• Recorded information:
# # #

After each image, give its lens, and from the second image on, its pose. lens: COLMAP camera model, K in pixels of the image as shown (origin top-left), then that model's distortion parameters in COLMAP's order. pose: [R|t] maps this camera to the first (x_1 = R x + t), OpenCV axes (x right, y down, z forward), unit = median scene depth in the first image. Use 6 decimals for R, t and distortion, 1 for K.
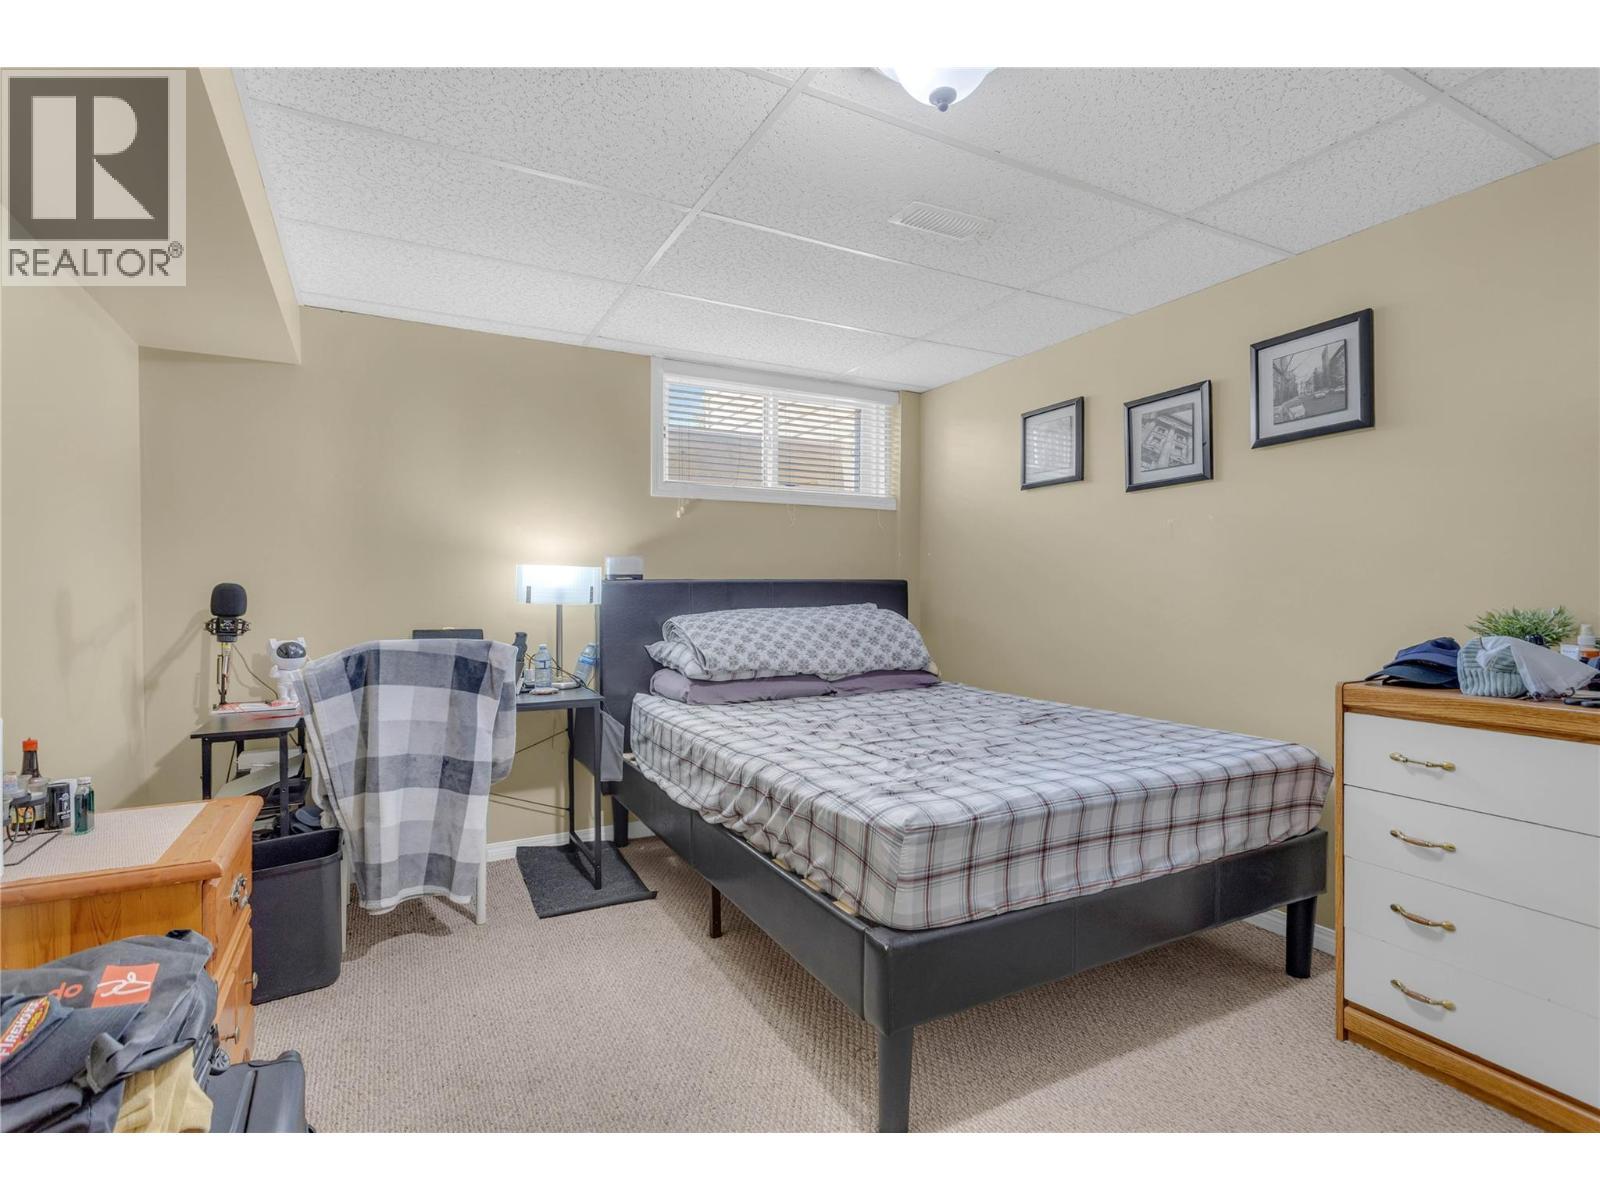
lens RADIAL K [[770.8, 0, 798.9], [0, 770.8, 594.3], [0, 0, 1]] dist [-0.003082, -0.000566]
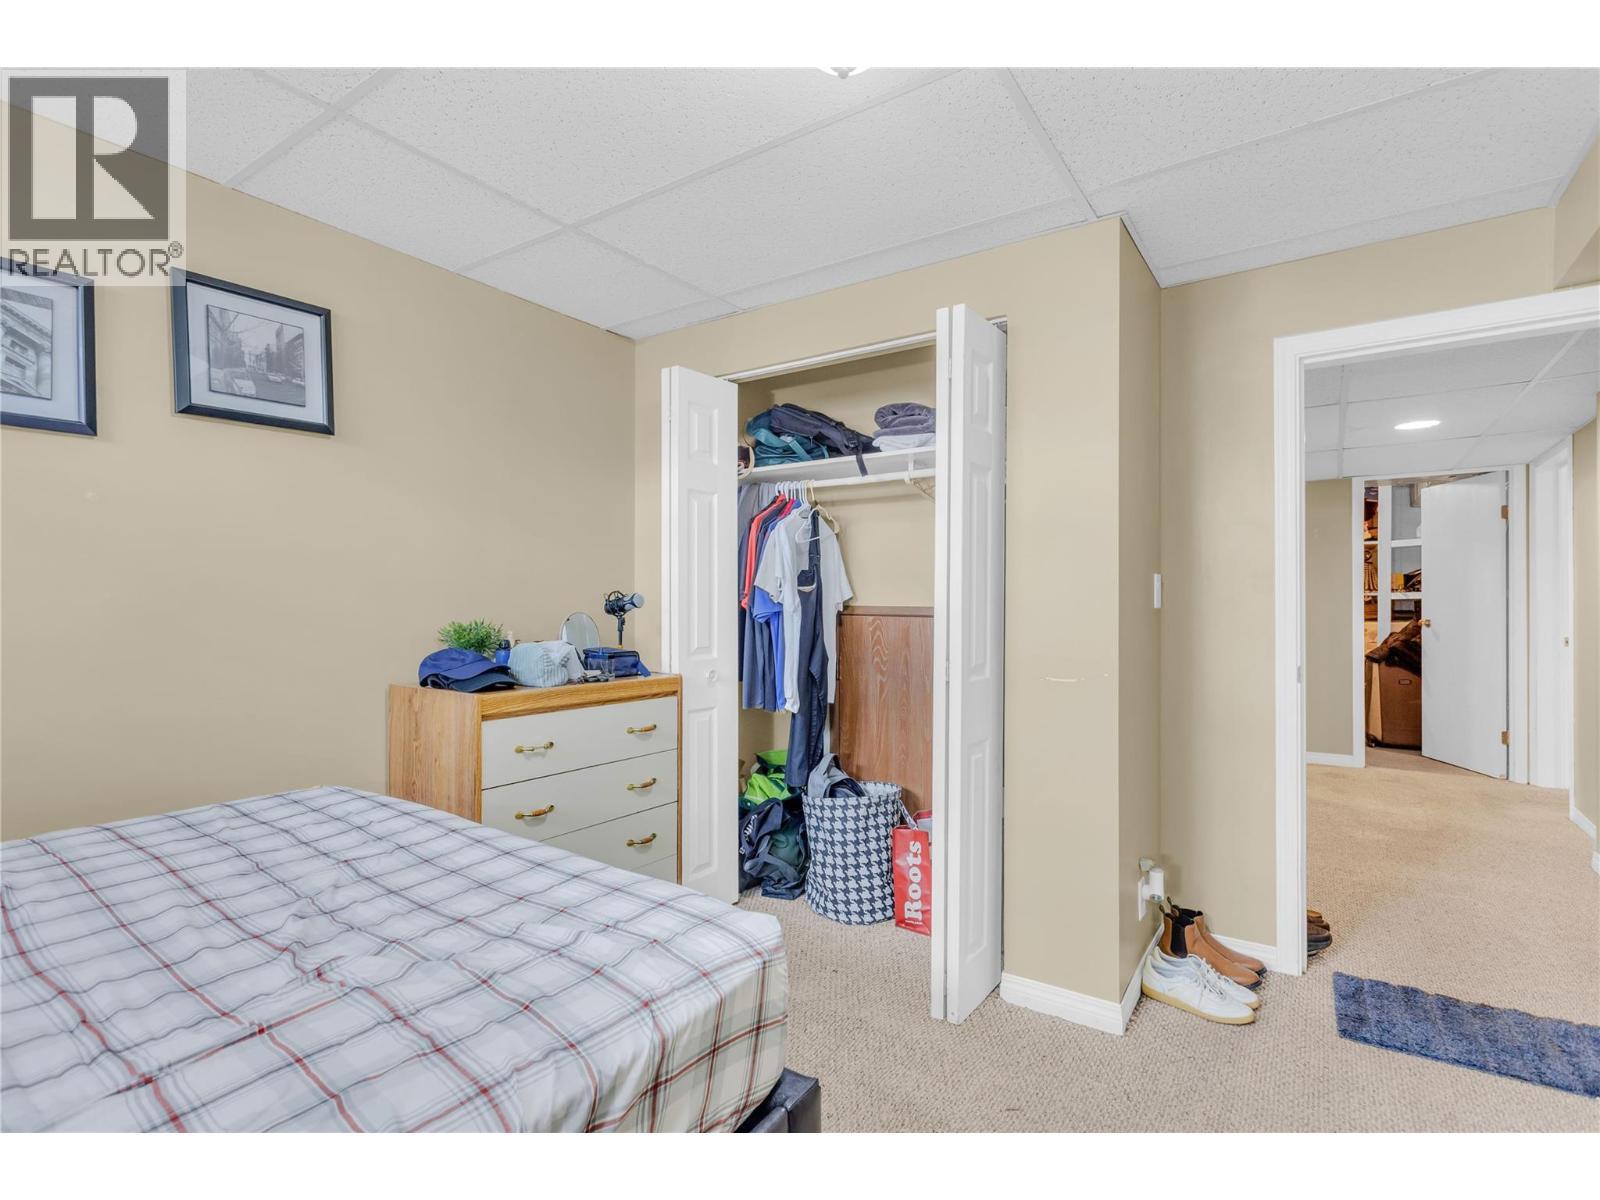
lens RADIAL K [[770.8, 0, 798.0], [0, 770.8, 605.3], [0, 0, 1]] dist [-0.003082, -0.000566]
pose [[-0.472124, -0.004512, 0.881521, -0.347922], [0.004416, 0.999962, 0.007483, -0.010665], [-0.881521, 0.007426, -0.472086, 0.884874]]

# # #

• Assignment: A word-for-word retyping of the material above is expected, without pictures.

• Task solution:
After each image, give its lens, and from the second image on, its pose. lens: COLMAP camera model, K in pixels of the image as shown (origin top-left), then that model's distortion parameters in COLMAP's order. pose: [R|t] maps this camera to the first (x_1 = R x + t), OpenCV axes (x right, y down, z forward), unit = median scene depth in the first image. Use 6 decimals for R, t and distortion, 1 for K.
lens RADIAL K [[770.8, 0, 798.9], [0, 770.8, 594.3], [0, 0, 1]] dist [-0.003082, -0.000566]
lens RADIAL K [[770.8, 0, 798.0], [0, 770.8, 605.3], [0, 0, 1]] dist [-0.003082, -0.000566]
pose [[-0.472124, -0.004512, 0.881521, -0.347922], [0.004416, 0.999962, 0.007483, -0.010665], [-0.881521, 0.007426, -0.472086, 0.884874]]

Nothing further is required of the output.